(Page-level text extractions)
* * * *
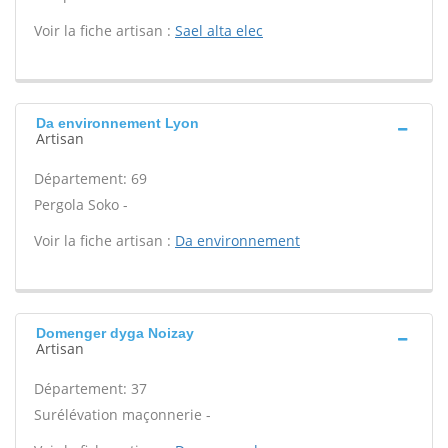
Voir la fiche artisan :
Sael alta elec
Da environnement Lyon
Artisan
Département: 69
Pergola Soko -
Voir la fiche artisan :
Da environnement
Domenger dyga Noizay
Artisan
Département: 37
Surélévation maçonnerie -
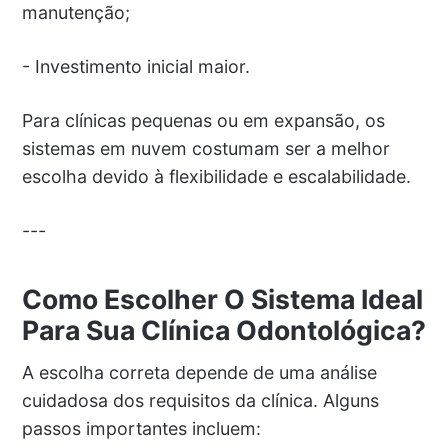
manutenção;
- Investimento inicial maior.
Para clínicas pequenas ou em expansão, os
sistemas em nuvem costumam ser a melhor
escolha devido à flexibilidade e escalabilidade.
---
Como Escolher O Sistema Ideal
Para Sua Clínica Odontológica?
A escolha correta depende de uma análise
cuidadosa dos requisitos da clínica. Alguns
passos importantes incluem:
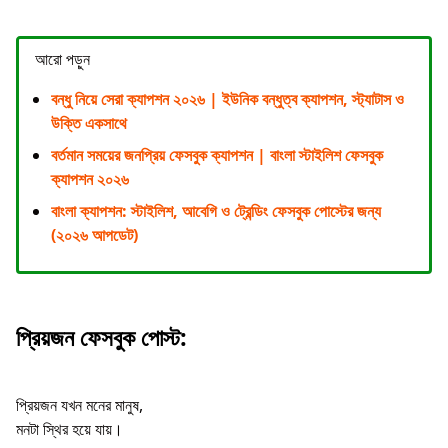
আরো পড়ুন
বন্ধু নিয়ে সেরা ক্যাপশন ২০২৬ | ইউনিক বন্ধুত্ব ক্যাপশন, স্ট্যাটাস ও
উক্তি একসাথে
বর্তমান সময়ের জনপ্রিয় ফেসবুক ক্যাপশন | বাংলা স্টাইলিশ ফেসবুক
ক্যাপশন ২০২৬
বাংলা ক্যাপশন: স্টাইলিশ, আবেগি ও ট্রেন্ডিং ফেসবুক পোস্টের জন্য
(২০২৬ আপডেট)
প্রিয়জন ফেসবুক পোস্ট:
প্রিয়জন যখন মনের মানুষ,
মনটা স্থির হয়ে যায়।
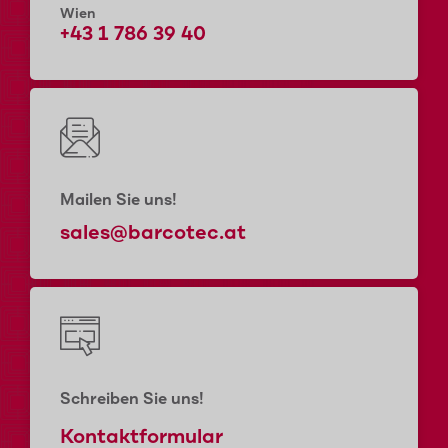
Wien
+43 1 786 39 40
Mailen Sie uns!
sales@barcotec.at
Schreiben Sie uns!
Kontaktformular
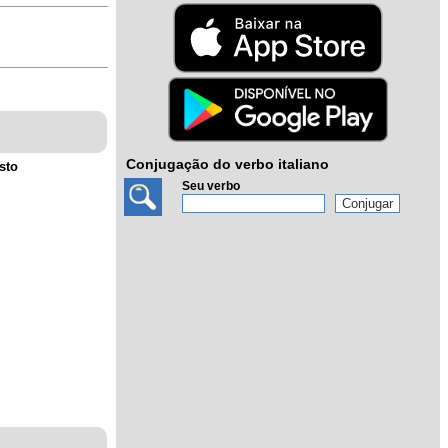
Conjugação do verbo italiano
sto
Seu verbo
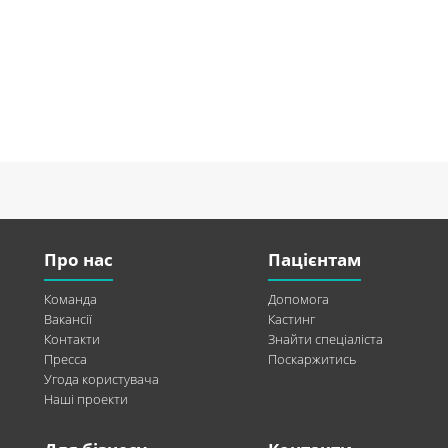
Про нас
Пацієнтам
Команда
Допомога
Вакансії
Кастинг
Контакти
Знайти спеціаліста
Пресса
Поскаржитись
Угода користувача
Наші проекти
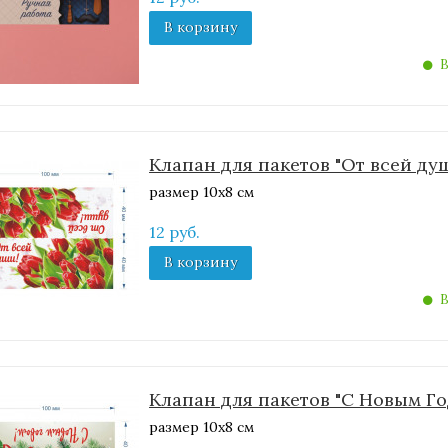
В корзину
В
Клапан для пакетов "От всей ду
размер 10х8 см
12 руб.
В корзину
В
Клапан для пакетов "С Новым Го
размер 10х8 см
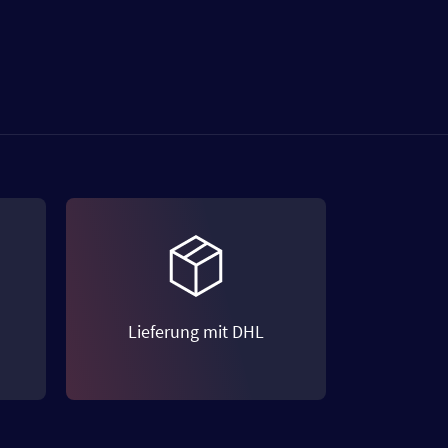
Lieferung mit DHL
* * * *
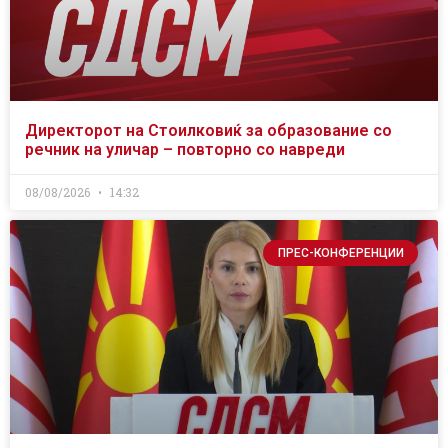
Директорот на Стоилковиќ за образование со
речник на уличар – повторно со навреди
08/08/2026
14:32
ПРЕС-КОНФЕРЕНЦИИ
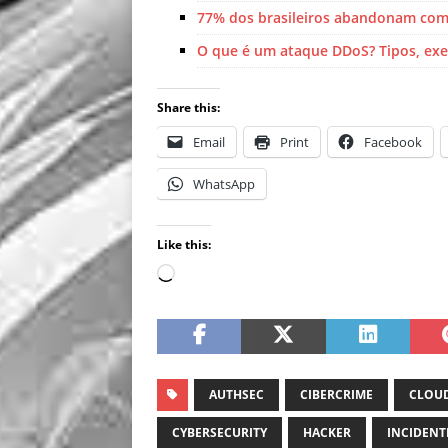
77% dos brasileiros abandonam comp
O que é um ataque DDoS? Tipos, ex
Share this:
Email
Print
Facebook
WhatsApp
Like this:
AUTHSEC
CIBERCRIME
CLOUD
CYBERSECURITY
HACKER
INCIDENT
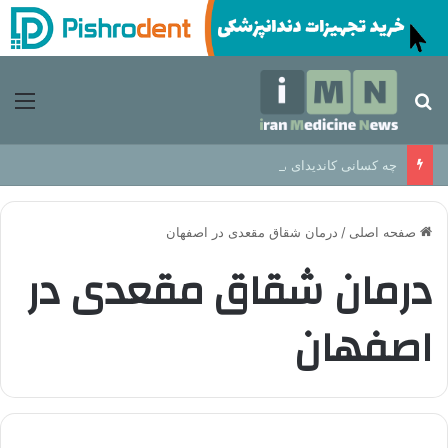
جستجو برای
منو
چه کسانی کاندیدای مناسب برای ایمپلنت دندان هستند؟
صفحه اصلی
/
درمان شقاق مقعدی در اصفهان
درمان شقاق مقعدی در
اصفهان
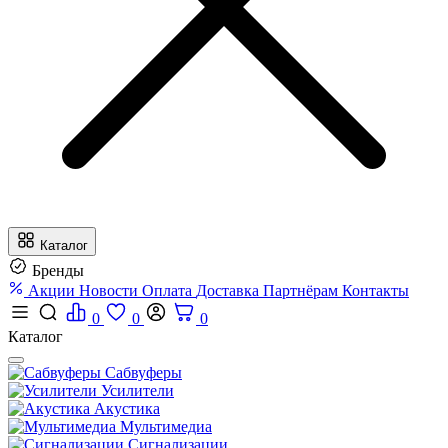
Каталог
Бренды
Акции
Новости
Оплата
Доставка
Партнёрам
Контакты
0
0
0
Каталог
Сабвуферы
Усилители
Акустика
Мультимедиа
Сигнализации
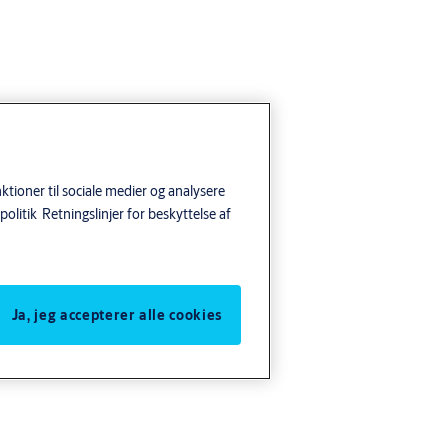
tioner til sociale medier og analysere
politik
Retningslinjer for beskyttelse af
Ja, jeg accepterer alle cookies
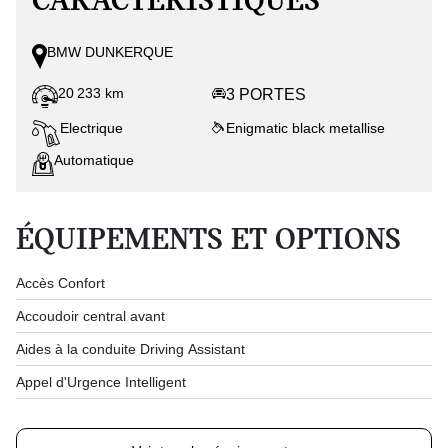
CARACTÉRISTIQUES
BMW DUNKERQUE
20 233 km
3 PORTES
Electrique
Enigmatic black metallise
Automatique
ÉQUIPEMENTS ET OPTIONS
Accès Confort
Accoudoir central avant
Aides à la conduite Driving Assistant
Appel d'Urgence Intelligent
* * * *
> Your assignment: Reproduce the text of the entries from the line containing "Директорот на Стоилковиќ за образование со" through the line containing "Ja, jeg accepterer alle cookies", including both of those lines. Omit the pictures from your answer.

> Task solution:
Директорот на Стоилковиќ за образование со
речник на уличар – повторно со навреди
08/08/2026
14:32
ПРЕС-КОНФЕРЕНЦИИ
77% dos brasileiros abandonam comp
O que é um ataque DDoS? Tipos, ex
Share this:
Email
Print
Facebook
WhatsApp
Like this:
AUTHSEC
CIBERCRIME
CLOUD
CYBERSECURITY
HACKER
INCIDENT
جستجو برای
منو
چه کسانی کاندیدای مناسب برای ایمپلنت دندان هستند؟
صفحه اصلی
/
درمان شقاق مقعدی در اصفهان
درمان شقاق مقعدی در
اصفهان
Каталог
Бренды
Акции
Новости
Оплата
Доставка
Партнёрам
Контакты
0
0
0
Каталог
Сабвуферы
Усилители
Акустика
Мультимедиа
Сигнализации
tioner til sociale medier og analysere
politik
Retningslinjer for beskyttelse af
Ja, jeg accepterer alle cookies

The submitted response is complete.